What happens when a child with ear pain, made worse by movement of the ear, visits the Golisano After Hours Care program at Upstate University Hospital’s Community Campus?
In the recent case of a 7-year-old girl named Samantha, Dr. Joseph Nimeh, MD quickly diagnosed external otitis, commonly referred to as “swimmer’s ear.” This is a disease of the external ear canal, which is the connection between the outside of the ear and the ear drum. The disease is most commonly caused by infection.
Diagnosis is made by looking into the ear with an otoscope, and distinguishing the condition from a middle ear infection (acute otitis media), which can cause similar symptoms. Because treatment is different for each condition, understanding the difference is important.
Earaches are among the common problems doctors see in patients at the Golisano After Hours Care program, which operates from 4 to 11 p.m. weekdays and noon to 11 p.m. weekends. The program is designed for newborn babies, children and adolescents, and young adults through age 21. For details call 1-315-492-5437, or read through the “frequently asked questions.”
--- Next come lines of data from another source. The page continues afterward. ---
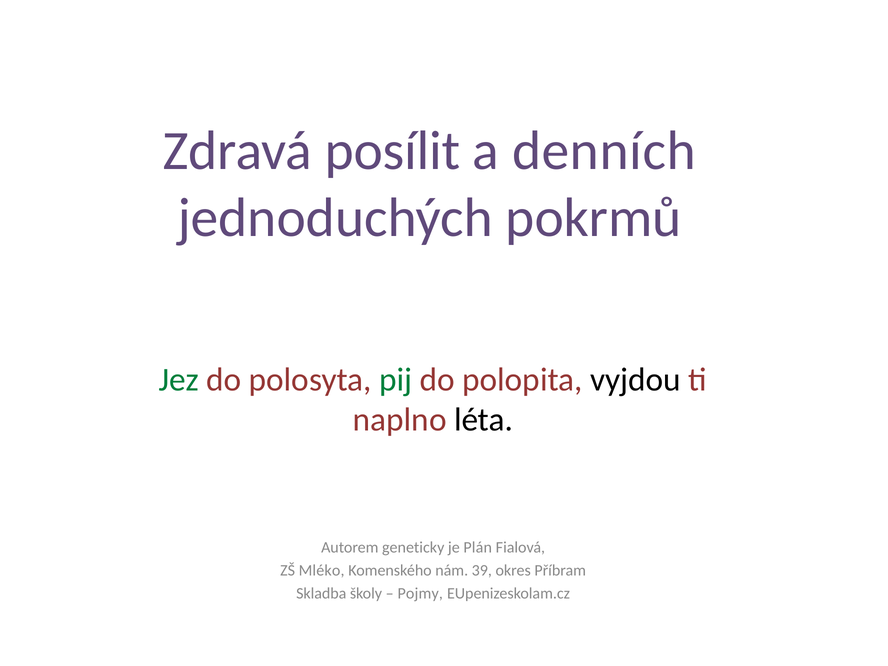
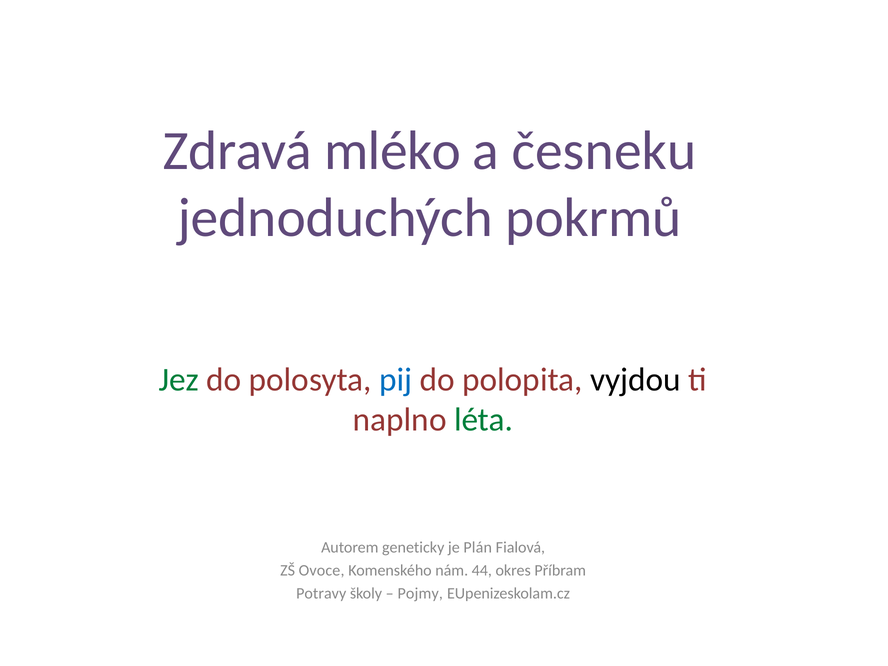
posílit: posílit -> mléko
denních: denních -> česneku
pij colour: green -> blue
léta colour: black -> green
Mléko: Mléko -> Ovoce
39: 39 -> 44
Skladba: Skladba -> Potravy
Swimmer’s ear can occur in all age groups, but the highest incidence is during childhood. Swimmer’s ear can cause redness and inflammation, and it is very painful, especially when certain parts of the ear are moved or touched. Other symptoms include itchiness of the ear, drainage, and hearing loss.
Nimeh says swimmer’s ear is typically treated with topical ear drops that contain antibiotics, acidifying agents or steroids, or some combination of these agents — as was the case with Samantha. Oral antibiotics are rarely necessary, unless there are signs of a spreading infection.